It is exposed in the ID3v2 tag block, available from BASS_ChannelGetTags. Please note that BASS doesn't parse the ID3v2 tag block itself, so it wouldn't really make sense for it to start parsing just the text encoding information. Parsing of ID3v2 tags is left up to the user, eg. using the TAGS add-on or other libraries like id3lib or taglib.

grokoder

  • Posts: 29
Re: Tags of some files aren't read correctly
« Reply #16 on: 12 Jan '15 - 03:04 »
Hm. Then, is it possible to extend Bass.AddOn.Tags to support this?

Ian @ un4seen

  • Administrator
  • Posts: 23475
Re: Tags of some files aren't read correctly
« Reply #17 on: 12 Jan '15 - 17:36 »
You mean tell what text encoding is used in the tags? I don't think that is feasible for the TAGS add-on, as it can deal with multiple tags at a time and the encoding could be different for each of them. But perhaps an option can be added to specify what code page to use when converting tags from "ISO-8859-1" to UTF-8. I'll look into it.

grokoder

  • Posts: 29
Re: Tags of some files aren't read correctly
« Reply #18 on: 13 Jan '15 - 07:30 »
But perhaps an option can be added to specify what code page to use when converting tags from "ISO-8859-1" to UTF-8. I'll look into it.
That would be great.

radio42

  • Posts: 4716
Re: Tags of some files aren't read correctly
« Reply #19 on: 13 Jan '15 - 08:13 »
Quote
But perhaps an option can be added to specify what code page to use when converting tags from "ISO-8859-1" to UTF-8. I'll look into it.
This is what I have done in BASS.NET (which can natively handle ID3v2 tags by its own), there is a "BassNet.UseBrokenLatin1Behavior" property.

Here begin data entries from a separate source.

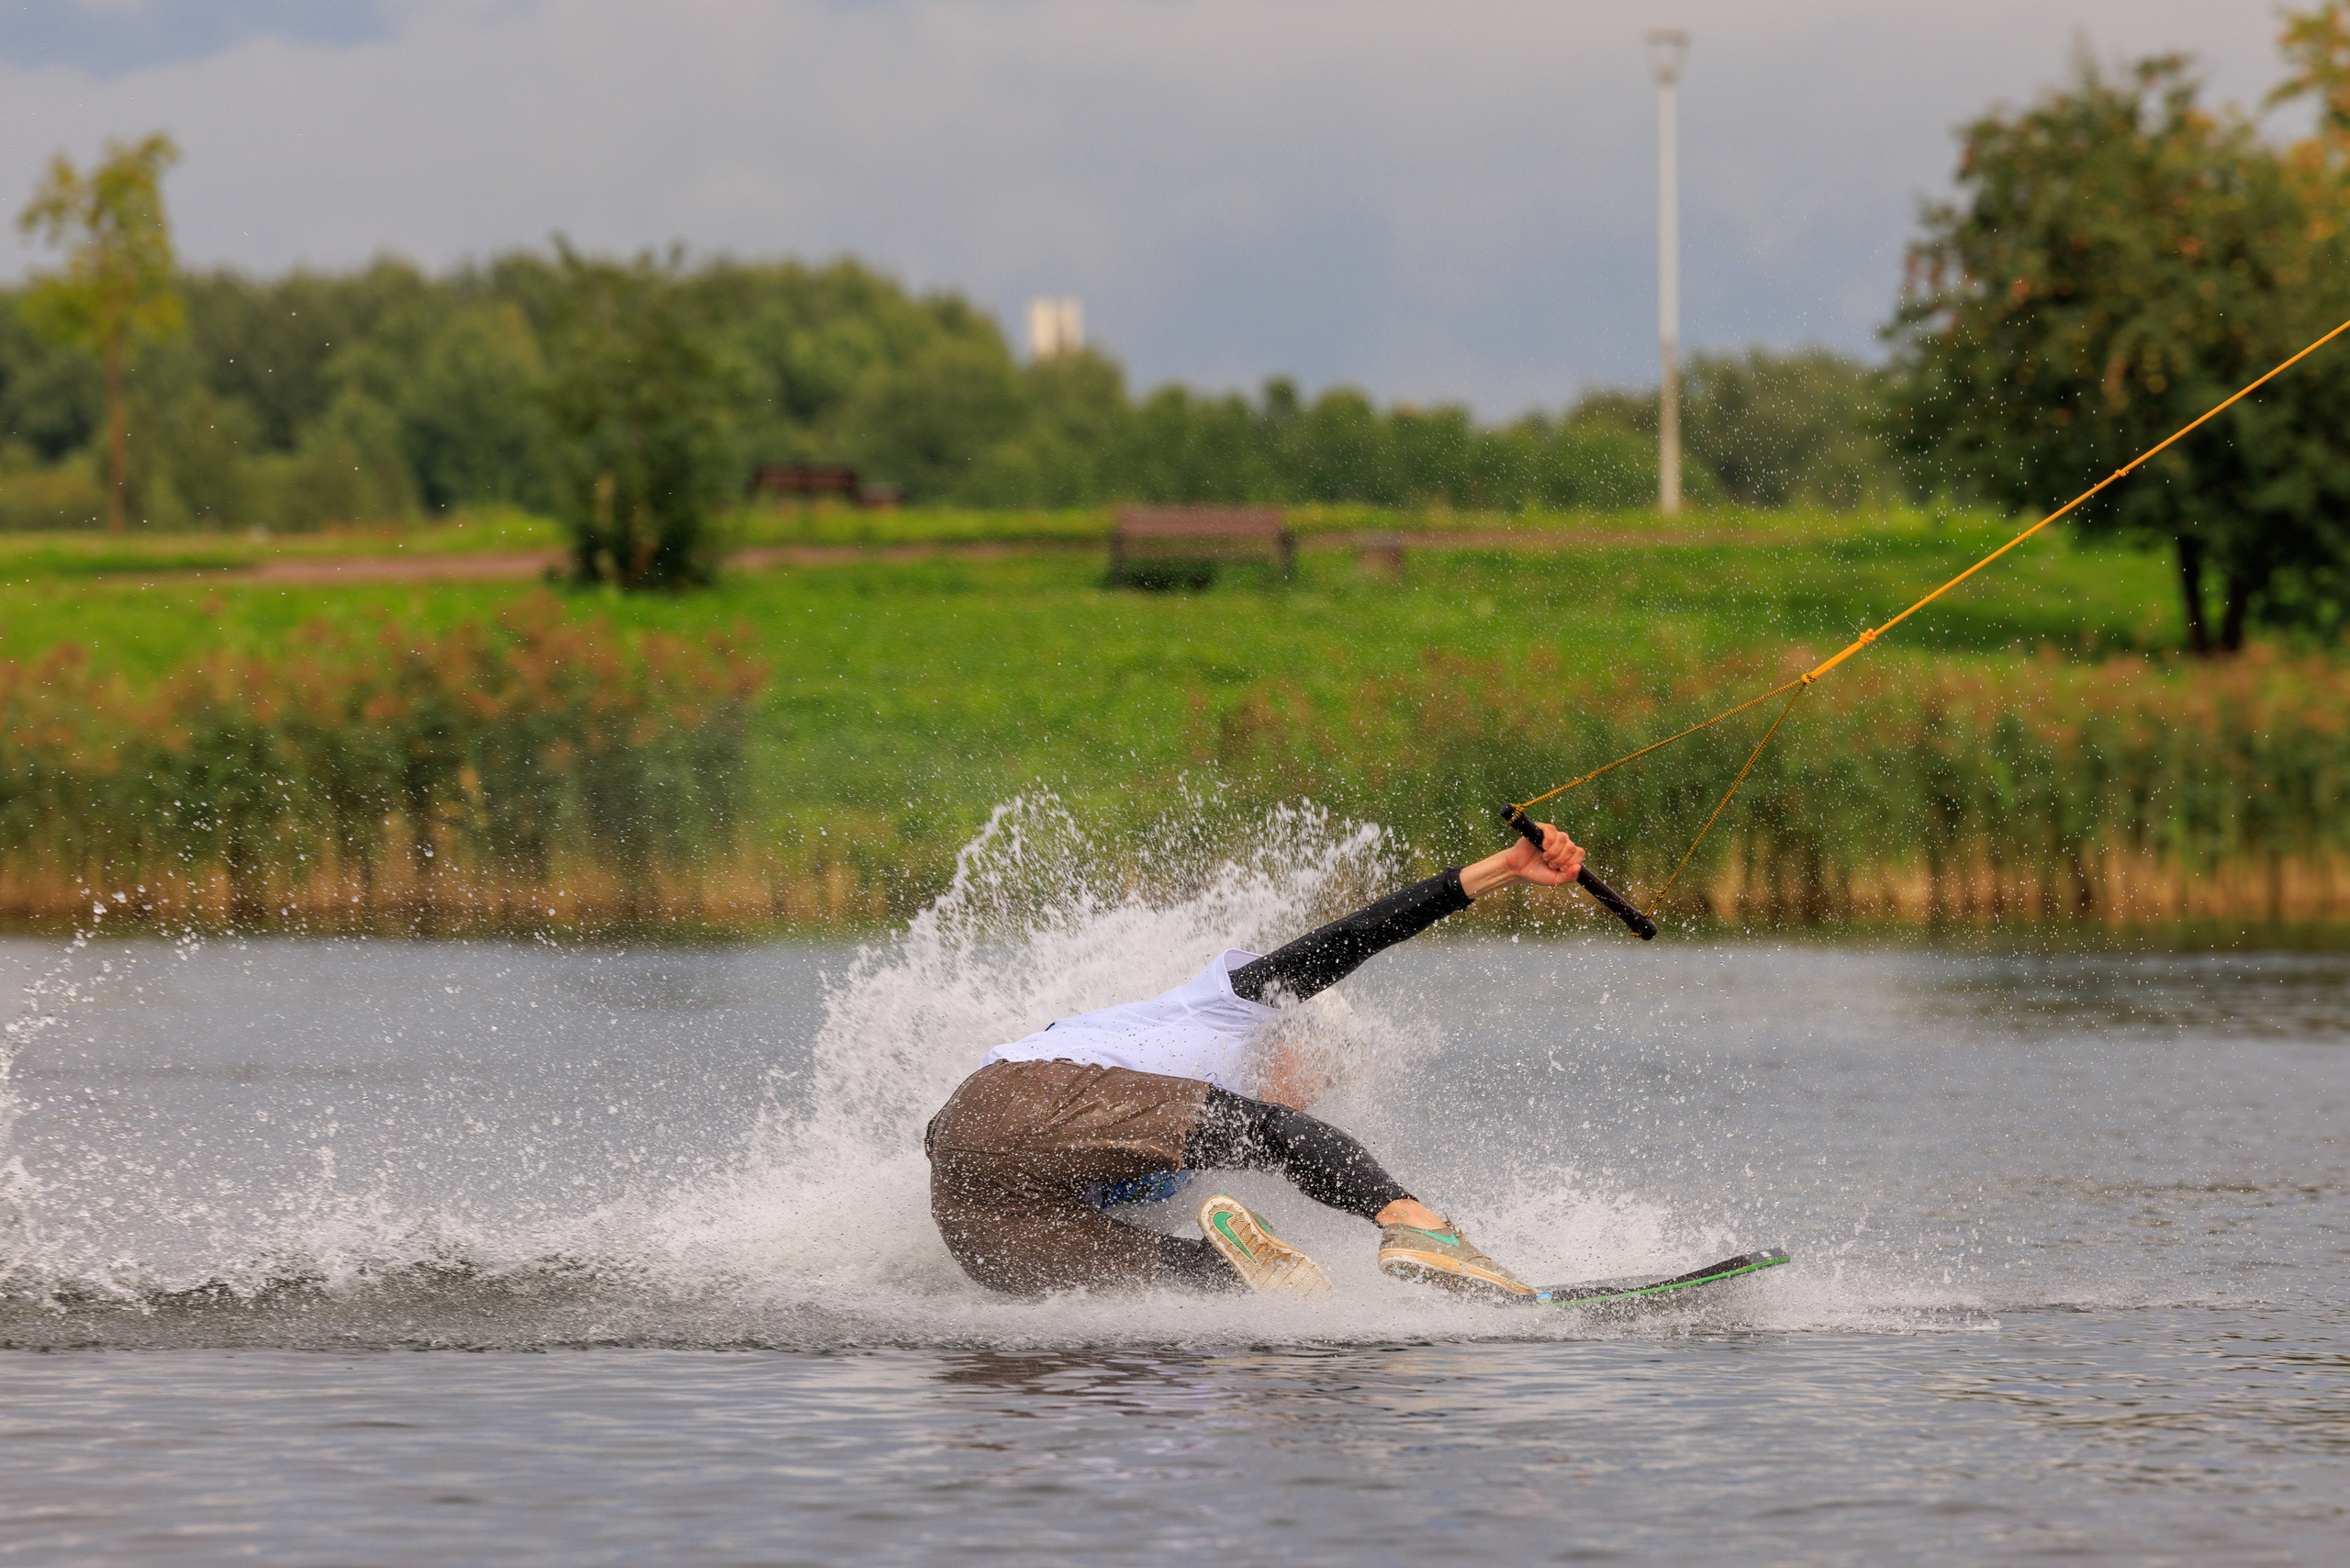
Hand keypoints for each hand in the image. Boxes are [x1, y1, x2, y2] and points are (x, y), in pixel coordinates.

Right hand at [1459, 820, 1584, 897]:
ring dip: (1555, 851)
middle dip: (1561, 859)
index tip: (1560, 869)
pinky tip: (1544, 847)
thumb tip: (1578, 867)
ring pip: (1563, 838)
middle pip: (1572, 846)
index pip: (1580, 852)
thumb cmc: (1537, 873)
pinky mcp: (1541, 829)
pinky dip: (1549, 839)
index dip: (1572, 861)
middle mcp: (1562, 843)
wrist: (1518, 869)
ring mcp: (1552, 836)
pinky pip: (1552, 829)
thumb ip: (1569, 876)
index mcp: (1567, 853)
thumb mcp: (1555, 880)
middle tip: (1550, 864)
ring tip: (1545, 857)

As Ian already explained: Many media players and taggers incorrectly treat Latin-1 fields as "default encoding" fields. As such, a tag may end up with Windows-1250 resp. Windows-1252 encoded text (effectively those players/taggers do use the default windows code page). Using the "BassNet.UseBrokenLatin1Behavior" property you can define if you want to treat Latin-1 encoded fields really as native Latin-1 or if you want to use the default windows code page instead.

grokoder

  • Posts: 29
Re: Tags of some files aren't read correctly
« Reply #20 on: 13 Jan '15 - 15:19 »
Using the "BassNet.UseBrokenLatin1Behavior" property you can define if you want to treat Latin-1 encoded fields really as native Latin-1 or if you want to use the default windows code page instead.
Cool. Thanks, that's what I needed.

Ian @ un4seen

  • Administrator
  • Posts: 23475
Re: Tags of some files aren't read correctly
« Reply #21 on: 13 Jan '15 - 17:24 »
Here's the TAGS add-on update with a codepage option...

   www.un4seen.com/stuff/tags.zip

It adds a TAGS_SetCP function to set a codepage to use for "ISO-8859-1" tags. The default is 1252 (Windows Latin 1). To use the system default codepage, you would set it to 0 (or CP_ACP)...

Code: [Select]
TAGS_SetCP(0);

grokoder

  • Posts: 29
Re: Tags of some files aren't read correctly
« Reply #22 on: 14 Jan '15 - 01:51 »
Thanks.